I need an algorithm to do a binary search when the test at each step may give the wrong result.
Background:
I need to place students on the most appropriate of 12 difficulty levels. The current approach is brute force and asks 60 4-answer multiple choice questions of increasing difficulty, stopping after three wrong, and places the student at level: floor((score - 1) / 5) + 1 with a minimum of 1.
We're concerned that customers are turned off when they face a test with up to 60 questions before they can actually use the program, so we would like to minimize the number of questions asked in the test. We're also concerned that customers are skipping the placement test (because it seems long) and then abandoning the program because it seems too easy.
The median placement is actually on level 2, so 50+% of students score <11 (i.e. answer < 14 questions). Anecdotally, this may be because they get bored and stop taking the questions seriously (they're young children).

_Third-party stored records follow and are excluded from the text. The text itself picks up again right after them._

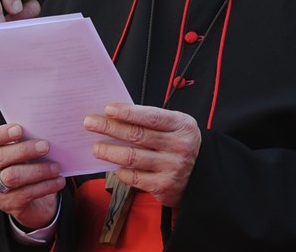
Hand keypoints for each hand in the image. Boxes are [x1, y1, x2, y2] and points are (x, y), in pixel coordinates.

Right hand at [0, 123, 64, 229]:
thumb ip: (27, 141)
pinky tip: (58, 181)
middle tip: (45, 146)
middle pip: (0, 157)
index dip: (2, 134)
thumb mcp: (23, 152)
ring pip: (12, 177)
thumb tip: (46, 131)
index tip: (19, 129)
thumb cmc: (25, 165)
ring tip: (56, 167)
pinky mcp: (7, 204)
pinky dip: (45, 186)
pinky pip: (26, 193)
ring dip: (37, 170)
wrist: (29, 198)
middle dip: (24, 150)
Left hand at [84, 103, 200, 207]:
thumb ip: (152, 121)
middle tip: (90, 123)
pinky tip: (115, 167)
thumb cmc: (181, 145)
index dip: (127, 112)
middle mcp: (179, 146)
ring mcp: (172, 167)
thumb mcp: (176, 127)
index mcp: (182, 125)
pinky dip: (121, 172)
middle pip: (137, 135)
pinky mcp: (164, 187)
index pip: (151, 116)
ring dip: (109, 151)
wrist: (205, 175)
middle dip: (110, 128)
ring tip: (96, 148)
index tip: (107, 109)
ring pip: (132, 157)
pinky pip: (135, 178)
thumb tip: (116, 115)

Proposed Solution: Implement the test as a binary search over twelve items starting with a question at difficulty level 6/7 and proceeding based on whether they get the question right or wrong. In theory, this could find the appropriate difficulty level for them in 3-4 questions.
The Problem: As you might guess from the existing test only ending after three wrong answers and using 60 questions to choose between 12 levels, we want to make allowance for students fluking correct answers (which they should do 25% of the time) or accidentally giving incorrect answers (fat fingers, misreading question etc). This is even more important with a binary search because fluking a right answer on the first question could place you in the top half of difficulty levels even if you get every other question wrong.
So is there a recognized algorithm for a binary search where you can't guarantee that an individual test is accurate?
Naively I might try best of 3 or 5 questions at each step, and, since the early questions have a bigger effect on the final result than the later questions, maybe add these additional questions only to the early steps and not the later ones. Is there more to it than that?